Sunday, March 20, 2011

I hate St Patrick's Day

I hate St Patrick's Day.  8 years ago on St Patrick's Day I brought my son to child protective services for an interview with a police officer and a social worker.  It's one of the moments that I really want to share with people when they go on about what they would do if their child were sexually abused.

First off after I called intake and before the interview, I had to send my son on a day visit with his father.  Around my son, I had to pretend that everything was normal because I didn't want to fuck up the evidence.  What I really wanted to do was grill him until I KNEW what was going on because it was still pretty vague.

At the interview, My mother and I were not allowed in.  We sat in the waiting room, thank God there weren't many people going in and out but there were a few.  I almost wish that they did like at the hospital where they give you a pager.  It was so hard waiting in the room. 

When I'm under stress I go over all the possible outcomes of an event over and over and over again.  I couldn't stop myself from thinking that my son would clam up and there wouldn't be enough evidence and I'd have to continue going through the hell that I was in.  What could I do if that happened?  The only thing I could think to do was get back with my son's father although he was definitely a crack addict at that time.  If I ran and got caught my son's father would get custody.

Anyway the time passed infinitely slowly.  When my son came out, he stayed with my mom in the waiting room and I went in.  All my patience and self control had paid off big time.  My son had come through like a trooper telling them absolutely everything that had happened or at least enough for his father to be charged and later convicted.  That was because I kept my head and didn't freak out, he thought that it was normal and okay to talk about it.

Then I made a mistake that I still regret to this day.  The cop asked if I could go up the street to the cop shop for an interview and I agreed to go without seeing my son first.  I should have gone to him and hung out with him first.

After an interview in which I felt like a criminal, my son and I went to stay with my brother.  My son's father was supposed to pick up my son for a visit the next day and I had no way to contact him to give him some reason why it would be off.  The police were supposed to contact us when they had served a search warrant and an undertaking against my son.  We couldn't go home or to my mom's house.  My mom and I went to a hotel and they called us around 7 that night.

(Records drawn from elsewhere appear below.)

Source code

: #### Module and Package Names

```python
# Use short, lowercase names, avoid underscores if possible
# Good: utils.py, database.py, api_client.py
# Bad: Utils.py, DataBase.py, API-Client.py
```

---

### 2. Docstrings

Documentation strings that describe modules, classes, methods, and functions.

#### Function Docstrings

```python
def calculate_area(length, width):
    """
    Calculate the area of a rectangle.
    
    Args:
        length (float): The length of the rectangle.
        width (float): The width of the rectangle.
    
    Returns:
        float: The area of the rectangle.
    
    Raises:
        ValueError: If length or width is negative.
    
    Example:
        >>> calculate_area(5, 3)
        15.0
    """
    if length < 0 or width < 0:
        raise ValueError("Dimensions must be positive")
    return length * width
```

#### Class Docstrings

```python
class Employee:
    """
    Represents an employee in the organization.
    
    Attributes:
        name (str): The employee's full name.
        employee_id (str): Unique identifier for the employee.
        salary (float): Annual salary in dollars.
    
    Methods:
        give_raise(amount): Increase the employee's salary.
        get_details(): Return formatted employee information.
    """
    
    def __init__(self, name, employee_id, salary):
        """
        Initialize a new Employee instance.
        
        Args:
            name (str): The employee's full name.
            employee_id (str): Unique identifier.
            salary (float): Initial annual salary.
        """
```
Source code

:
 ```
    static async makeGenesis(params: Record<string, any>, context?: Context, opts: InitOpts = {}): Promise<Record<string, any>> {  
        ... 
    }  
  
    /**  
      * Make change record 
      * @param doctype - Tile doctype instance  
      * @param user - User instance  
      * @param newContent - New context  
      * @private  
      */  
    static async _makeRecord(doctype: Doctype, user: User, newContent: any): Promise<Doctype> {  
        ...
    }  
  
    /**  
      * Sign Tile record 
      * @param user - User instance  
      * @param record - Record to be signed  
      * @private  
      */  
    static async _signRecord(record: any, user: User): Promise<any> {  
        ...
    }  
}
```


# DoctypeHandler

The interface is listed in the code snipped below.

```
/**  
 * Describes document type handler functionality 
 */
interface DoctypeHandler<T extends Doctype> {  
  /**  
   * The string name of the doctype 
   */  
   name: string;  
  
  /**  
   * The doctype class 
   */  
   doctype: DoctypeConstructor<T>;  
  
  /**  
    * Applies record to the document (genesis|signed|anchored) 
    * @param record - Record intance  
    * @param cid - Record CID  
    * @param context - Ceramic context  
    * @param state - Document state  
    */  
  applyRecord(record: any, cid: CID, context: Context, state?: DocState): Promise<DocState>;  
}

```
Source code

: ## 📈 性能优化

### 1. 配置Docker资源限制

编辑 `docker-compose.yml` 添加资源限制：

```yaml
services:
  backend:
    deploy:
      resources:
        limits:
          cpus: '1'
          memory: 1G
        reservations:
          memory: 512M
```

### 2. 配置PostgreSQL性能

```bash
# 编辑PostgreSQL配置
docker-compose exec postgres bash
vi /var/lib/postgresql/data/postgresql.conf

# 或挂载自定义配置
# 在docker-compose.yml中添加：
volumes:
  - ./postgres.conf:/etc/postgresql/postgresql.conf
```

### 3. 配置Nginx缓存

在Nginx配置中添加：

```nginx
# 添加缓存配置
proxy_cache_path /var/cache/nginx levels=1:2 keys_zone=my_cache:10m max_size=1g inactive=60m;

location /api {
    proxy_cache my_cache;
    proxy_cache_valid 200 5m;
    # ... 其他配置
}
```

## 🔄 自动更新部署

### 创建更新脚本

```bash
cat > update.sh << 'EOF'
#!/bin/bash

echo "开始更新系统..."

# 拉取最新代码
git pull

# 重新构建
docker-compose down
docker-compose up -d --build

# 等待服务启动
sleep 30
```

When all this happened it was the first time that my heart has ever broken.  I felt disconnected from my son because the pain was so intense.  It took about a year for that bond to reform.  It is hard to believe now 8 years later that he has turned out to be such a great kid.  That time was such hell for him, my mother and I.  Now it is good to have the normal pre-teen problems of homework and housework.

The thing that hurts me the most about it now is the shame of not being able to talk about it.  Especially when I hear idiots and assholes talk about what they would do if their children were abused because they have no idea what it's like.  I'd still like to go and put a bullet in my son's abuser's head, but that wouldn't move anyone towards healing.  Me being in jail would not help my son become a healthy adult.  Other than preventing other children from being abused, I doubt that it would even really make me feel better.